* Problema posto A *
Conta in quante righe compare la stringa "click", tenendo conto di maiuscole e minuscole. Scrivi soltanto il numero.

* Sezione di testo *
————

Dopo il secondo dopoguerra l'efficacia della deterrenza tra blocchi contrapposti (più immaginaria che ideale) ha assicurato la pacificazione nel Vecchio Continente. Finita la rivalità, dagli anni '90, l'Europa ha deciso di invischiarsi nelle faccende altrui al seguito dell'imperialismo USA. In nome del diritto internazionale, del rispetto dei diritti umani, ma in realtà mal celando gli interessi geostrategici dietro alle iniziative belliche. Sono riemersi i vecchi istinti di appropriazione di territori e delle risorse tipici degli interessi coloniali mai dimenticati dalle nazioni europee. Da questo punto di vista i partiti moderati e quelli reazionari si muovono in continuità. Anche le scelte in materia di politica economica operate all'interno o in sede sovranazionale hanno fatto registrare minime differenze. Entrambi sostengono la grande impresa, la parte datoriale, le rendite acquisite, attaccando i diritti sociali e civili. Pertanto scarsa credibilità riscontra ogni appello al voto utile allargato per scongiurare l'avvento al potere delle forze reazionarie. Dagli errori i propugnatori del neoliberismo non hanno imparato nulla. Ed ora, come conseguenza delle malefatte insite al capitalismo, c'hanno rimesso nelle mani di partiti intolleranti, oscurantisti, che un pò dappertutto, avendo raggiunto il consenso popolare, dettano legge. Così sulle questioni epocali i moderati inseguono i reazionari. Vale per il tema migranti, da sempre tema divisivo in linea teorica, ma che alla prova dei fatti prende la forma dei respingimenti, delle detenzioni arbitrarie, dei muri. Il modello Minniti-Salvini guarda alla Libia dei torturatori e all'Albania delle deportazioni. Intanto la Von der Leyen e la CDU in Germania spostano a destra i programmi relativi alla gestione migratoria, con il solo scopo di racimolare qualche voto in più. Sacrificando le vite atrui. A forza di rincorrere le destre estreme la propaganda liberal diventa complice del revisionismo. L'anticomunismo è il rimosso che torna a galla anche quando i partiti comunisti non esistono più. Gli eventi da celebrare, ad uso e consumo del governo di turno, fanno emergere il doppiopesismo nell'interpretazione dei fatti. Tra gli esempi più eclatanti vi è l'istituzione della Giornata delle vittime delle Foibe.

————

* Voci degli elementi riquadrati *
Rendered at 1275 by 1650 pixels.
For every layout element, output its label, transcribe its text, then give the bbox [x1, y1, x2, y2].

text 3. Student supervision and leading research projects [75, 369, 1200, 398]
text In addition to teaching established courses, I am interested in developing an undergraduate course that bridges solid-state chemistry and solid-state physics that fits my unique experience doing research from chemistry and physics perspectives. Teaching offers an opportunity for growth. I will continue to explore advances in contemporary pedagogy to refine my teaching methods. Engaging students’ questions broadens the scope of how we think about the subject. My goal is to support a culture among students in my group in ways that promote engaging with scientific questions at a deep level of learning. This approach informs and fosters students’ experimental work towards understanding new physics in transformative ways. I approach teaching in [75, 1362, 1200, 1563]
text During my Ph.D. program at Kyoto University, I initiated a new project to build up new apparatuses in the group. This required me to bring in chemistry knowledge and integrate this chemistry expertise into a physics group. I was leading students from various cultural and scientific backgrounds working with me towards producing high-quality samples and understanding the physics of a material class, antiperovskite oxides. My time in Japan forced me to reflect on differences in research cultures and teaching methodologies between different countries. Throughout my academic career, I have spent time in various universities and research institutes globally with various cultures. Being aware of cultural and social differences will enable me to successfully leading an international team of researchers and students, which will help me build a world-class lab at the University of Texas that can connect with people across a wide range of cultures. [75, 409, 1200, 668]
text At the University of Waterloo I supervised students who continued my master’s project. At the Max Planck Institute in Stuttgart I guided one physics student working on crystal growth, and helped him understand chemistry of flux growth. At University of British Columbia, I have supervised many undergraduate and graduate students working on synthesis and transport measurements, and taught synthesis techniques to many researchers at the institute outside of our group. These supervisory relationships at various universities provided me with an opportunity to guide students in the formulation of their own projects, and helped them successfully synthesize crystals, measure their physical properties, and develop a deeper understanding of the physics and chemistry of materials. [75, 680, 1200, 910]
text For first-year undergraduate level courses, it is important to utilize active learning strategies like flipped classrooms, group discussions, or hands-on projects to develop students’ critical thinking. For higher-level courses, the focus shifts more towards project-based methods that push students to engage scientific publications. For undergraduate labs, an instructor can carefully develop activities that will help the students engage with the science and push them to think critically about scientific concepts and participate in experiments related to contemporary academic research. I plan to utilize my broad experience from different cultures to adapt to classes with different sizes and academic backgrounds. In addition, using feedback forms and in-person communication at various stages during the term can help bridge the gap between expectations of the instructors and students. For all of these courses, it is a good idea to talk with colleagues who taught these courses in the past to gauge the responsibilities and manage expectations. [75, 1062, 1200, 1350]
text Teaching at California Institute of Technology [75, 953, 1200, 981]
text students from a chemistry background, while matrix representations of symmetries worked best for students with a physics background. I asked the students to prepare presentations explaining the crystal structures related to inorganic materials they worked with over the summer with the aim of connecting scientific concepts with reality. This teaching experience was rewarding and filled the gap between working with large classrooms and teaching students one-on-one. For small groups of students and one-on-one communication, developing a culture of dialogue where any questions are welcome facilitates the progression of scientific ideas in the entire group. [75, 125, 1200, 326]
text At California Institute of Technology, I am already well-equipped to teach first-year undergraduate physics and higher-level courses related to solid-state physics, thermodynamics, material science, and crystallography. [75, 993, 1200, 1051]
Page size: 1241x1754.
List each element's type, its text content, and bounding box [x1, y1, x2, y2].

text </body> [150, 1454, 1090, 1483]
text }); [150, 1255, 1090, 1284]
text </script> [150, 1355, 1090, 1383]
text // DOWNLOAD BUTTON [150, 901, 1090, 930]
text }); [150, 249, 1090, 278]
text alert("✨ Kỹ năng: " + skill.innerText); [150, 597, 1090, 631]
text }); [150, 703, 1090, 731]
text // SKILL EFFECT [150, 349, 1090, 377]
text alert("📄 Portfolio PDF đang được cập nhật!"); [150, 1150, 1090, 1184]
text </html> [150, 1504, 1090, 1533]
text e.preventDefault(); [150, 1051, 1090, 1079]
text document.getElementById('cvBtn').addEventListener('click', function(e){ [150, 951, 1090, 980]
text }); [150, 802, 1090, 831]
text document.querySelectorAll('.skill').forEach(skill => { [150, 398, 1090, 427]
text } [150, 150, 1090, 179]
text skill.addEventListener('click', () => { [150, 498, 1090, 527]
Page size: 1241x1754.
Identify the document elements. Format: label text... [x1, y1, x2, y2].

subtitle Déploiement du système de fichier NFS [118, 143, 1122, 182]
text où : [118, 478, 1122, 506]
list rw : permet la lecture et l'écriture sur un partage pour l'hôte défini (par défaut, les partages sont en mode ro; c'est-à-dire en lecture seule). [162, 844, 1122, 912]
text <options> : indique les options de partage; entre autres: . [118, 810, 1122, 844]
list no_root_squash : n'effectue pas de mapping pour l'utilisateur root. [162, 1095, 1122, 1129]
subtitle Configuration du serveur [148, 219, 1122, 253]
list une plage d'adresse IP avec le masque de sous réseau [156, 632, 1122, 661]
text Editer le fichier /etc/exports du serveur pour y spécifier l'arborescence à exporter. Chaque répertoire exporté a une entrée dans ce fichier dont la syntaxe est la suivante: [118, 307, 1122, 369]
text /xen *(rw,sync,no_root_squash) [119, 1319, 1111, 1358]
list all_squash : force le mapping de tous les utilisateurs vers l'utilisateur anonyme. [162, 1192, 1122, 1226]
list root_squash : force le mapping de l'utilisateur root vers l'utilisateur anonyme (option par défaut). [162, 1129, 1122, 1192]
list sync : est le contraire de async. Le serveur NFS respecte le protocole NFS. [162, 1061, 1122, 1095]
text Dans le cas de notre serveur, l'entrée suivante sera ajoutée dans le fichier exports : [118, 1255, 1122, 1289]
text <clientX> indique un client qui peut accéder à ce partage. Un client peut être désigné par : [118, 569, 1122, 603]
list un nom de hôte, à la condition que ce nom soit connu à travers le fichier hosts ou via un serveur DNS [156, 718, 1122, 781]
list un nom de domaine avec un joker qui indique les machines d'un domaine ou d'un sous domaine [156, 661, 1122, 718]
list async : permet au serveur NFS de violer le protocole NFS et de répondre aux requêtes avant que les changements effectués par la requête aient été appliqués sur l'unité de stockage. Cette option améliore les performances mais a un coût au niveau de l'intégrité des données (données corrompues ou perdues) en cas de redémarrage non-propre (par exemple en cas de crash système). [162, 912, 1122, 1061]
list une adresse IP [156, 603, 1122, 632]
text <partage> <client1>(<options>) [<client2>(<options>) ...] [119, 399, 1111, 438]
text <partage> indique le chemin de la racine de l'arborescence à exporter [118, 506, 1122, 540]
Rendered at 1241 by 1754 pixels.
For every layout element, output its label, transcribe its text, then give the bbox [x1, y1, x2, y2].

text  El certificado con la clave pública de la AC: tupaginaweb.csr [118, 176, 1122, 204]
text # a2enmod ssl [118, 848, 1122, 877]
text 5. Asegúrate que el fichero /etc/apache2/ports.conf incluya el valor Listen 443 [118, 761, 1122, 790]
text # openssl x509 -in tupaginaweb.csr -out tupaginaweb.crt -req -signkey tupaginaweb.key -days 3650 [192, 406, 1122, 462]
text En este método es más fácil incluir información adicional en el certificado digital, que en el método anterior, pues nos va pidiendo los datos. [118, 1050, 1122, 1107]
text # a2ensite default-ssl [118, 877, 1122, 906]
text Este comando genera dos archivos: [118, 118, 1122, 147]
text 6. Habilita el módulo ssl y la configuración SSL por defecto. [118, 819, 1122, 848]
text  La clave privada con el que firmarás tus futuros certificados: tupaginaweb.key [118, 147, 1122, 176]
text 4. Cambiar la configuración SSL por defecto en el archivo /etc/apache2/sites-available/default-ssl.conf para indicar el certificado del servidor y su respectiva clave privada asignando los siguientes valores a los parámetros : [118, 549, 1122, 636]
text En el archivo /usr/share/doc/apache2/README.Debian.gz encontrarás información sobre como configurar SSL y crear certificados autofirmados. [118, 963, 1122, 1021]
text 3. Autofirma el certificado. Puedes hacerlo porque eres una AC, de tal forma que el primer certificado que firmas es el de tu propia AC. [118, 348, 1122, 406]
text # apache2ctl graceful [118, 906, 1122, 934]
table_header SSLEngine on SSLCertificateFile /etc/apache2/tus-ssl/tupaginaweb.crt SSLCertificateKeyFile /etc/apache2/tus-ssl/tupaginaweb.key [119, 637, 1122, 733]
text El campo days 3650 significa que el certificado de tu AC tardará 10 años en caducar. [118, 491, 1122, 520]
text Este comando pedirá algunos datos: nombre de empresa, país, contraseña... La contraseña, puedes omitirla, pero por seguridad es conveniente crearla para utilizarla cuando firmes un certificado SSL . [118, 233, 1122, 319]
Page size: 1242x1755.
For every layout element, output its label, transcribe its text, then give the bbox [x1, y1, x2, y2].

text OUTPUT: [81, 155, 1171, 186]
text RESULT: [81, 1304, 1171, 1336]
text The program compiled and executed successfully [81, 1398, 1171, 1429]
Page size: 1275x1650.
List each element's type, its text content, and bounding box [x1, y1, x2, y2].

————

* Problema posto B *
Elenca tutti gli Stati citati per nome nel brano sulla politica europea.

* Risposta corretta A *
2

* Risposta corretta B *
USA, Libia, Albania, Germania